Within Godard’s Passion
(1982) is the presentation of the camera
and the representation of the artwork.
Godard suggests not only an internalized critical approach to the creation of
film/video, or meta-film, but also draws relations between art history and
cinema. Certain scenes depict the ‘staging’ of art history, from Goya to
Rembrandt. The montage displays camera crews webbing through stages of art
history, interacting and moving. Abstract moving-images painted through the
application of tenebriso of a studio,
rather than in 2-Dimensional space. It is in this sense that the
subject-actor-director exists within the artwork rather than as a distant
creator. Though, the staging of the
scene within the studio becomes an abstract(ed) space that is framed by the
lighting equipment (which Godard reveals at the beginning of this montage).
Douglas Morrey reflects on this presentation in the
biography “Jean-Luc Godard”, “Alain Bergala has suggested a kind of visual
noise in Godard’s films… writing about Passion,
he describes “l’ extraordinaire réseau de brouillages et de discordances
calculées” [an extraordinary system of scrambled fragments and calculated
conflicts], that Godard places between us and the images of a very pure beauty
that we find in the film (such as the images of nature and the reproduction of
paintings)” (Morrey, 157). It is in this sense that the scrambled, and
calculated visualization of noise reflects upon the abstracted nature of
Godard’s sequence. The stage actor is alienated from the camera to the radical
extent, playing the role of an immobile subject that has also been abstracted
from the space of the everyday. Though, even within Passion Godard suggests the difficulty of working with active
subjects, commonly displaying the rebellion of workers, actors, and a comedic
reflection on the director attempting to follow uncontrolled environments.

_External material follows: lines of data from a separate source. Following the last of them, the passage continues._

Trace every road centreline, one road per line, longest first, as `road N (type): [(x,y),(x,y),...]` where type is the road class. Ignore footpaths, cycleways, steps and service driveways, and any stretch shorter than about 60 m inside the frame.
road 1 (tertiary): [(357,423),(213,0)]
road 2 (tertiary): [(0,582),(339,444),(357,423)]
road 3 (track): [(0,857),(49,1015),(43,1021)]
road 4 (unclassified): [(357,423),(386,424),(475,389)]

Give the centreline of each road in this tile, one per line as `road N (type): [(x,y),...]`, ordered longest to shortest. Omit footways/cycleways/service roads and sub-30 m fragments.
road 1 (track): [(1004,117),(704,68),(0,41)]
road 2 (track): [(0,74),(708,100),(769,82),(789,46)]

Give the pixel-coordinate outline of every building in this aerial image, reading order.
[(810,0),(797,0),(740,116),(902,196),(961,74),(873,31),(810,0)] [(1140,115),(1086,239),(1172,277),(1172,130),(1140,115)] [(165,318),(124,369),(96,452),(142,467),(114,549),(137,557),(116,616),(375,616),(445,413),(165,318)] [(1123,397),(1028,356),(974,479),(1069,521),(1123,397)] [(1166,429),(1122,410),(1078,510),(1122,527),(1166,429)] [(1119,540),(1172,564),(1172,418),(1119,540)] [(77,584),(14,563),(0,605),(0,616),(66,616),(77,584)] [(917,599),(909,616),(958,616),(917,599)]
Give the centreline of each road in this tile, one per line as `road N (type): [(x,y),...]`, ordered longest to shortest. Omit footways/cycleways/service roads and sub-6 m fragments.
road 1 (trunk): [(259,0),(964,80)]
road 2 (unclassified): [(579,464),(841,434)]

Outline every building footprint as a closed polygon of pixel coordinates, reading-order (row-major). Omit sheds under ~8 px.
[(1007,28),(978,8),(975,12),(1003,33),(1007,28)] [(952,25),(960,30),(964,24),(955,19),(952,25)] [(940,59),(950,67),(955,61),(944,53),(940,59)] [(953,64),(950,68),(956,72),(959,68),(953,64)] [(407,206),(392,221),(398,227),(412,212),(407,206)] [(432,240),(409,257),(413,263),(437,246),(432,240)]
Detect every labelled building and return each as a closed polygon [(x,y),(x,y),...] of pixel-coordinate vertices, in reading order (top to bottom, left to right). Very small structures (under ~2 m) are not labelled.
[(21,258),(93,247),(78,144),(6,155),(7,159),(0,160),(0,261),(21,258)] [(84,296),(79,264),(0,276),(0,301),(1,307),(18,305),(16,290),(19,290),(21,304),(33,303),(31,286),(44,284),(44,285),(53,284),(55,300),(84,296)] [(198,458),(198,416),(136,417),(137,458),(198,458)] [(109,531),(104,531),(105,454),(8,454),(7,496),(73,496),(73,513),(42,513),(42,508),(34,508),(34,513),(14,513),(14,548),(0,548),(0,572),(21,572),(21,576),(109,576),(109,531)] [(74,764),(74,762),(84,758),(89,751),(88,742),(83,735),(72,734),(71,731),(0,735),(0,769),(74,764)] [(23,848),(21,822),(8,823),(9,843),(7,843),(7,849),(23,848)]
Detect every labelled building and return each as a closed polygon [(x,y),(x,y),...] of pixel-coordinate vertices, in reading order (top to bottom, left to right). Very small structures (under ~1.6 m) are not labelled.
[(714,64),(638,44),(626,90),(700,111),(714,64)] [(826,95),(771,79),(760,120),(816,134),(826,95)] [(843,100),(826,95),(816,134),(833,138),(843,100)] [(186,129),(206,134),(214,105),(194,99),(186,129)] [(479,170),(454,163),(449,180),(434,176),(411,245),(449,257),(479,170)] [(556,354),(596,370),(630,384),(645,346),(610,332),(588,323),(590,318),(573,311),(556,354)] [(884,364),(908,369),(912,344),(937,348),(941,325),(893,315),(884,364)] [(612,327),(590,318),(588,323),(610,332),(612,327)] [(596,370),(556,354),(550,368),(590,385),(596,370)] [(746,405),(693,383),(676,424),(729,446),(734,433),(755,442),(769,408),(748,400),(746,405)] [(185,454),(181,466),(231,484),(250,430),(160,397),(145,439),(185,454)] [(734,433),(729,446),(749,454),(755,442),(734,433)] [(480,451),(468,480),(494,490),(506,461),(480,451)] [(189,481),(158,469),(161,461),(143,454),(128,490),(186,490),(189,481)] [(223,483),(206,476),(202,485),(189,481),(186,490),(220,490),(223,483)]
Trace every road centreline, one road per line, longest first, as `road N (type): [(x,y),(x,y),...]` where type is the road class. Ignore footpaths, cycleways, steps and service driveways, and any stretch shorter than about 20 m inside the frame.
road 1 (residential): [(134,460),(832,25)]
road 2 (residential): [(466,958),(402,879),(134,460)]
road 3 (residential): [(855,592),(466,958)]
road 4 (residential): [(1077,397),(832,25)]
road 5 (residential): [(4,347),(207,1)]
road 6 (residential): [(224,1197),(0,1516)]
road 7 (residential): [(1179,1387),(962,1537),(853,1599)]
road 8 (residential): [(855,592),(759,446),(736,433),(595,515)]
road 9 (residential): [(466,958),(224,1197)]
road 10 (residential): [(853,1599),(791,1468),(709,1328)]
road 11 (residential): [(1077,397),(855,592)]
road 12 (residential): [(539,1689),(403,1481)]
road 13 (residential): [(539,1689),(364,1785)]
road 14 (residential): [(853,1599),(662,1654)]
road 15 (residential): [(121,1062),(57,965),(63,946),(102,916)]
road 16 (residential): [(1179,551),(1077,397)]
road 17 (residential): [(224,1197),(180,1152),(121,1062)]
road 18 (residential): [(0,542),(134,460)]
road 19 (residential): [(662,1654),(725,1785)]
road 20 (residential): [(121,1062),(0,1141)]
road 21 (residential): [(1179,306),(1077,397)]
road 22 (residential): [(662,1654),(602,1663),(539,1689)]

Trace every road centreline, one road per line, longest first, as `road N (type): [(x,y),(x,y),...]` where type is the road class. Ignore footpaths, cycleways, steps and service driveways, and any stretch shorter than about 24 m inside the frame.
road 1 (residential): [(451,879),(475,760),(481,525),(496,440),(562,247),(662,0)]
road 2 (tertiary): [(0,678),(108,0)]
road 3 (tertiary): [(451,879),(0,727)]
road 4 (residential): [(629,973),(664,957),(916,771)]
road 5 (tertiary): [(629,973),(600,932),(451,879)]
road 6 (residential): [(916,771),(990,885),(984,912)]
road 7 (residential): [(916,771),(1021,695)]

One might be quick to attach a highly alienated subject matter, that of an execution in Goya's "Third of May" (1808) with the alienated actor on the stage (or that of the abstracted studio space)- though, I would argue that Godard is careful in his formal 'staging' within these sequences. Within this particular scene, the camera focuses upon a man who stands in the background without revealing his face, a presence that must not be over looked. The subject within the work covers his eyes, directs them away from both the muskets and the camera- they are redirected from form (reproduction), and redirected into contemplation (artwork). One cannot confront history without revealing (or experiencing) its form of expression.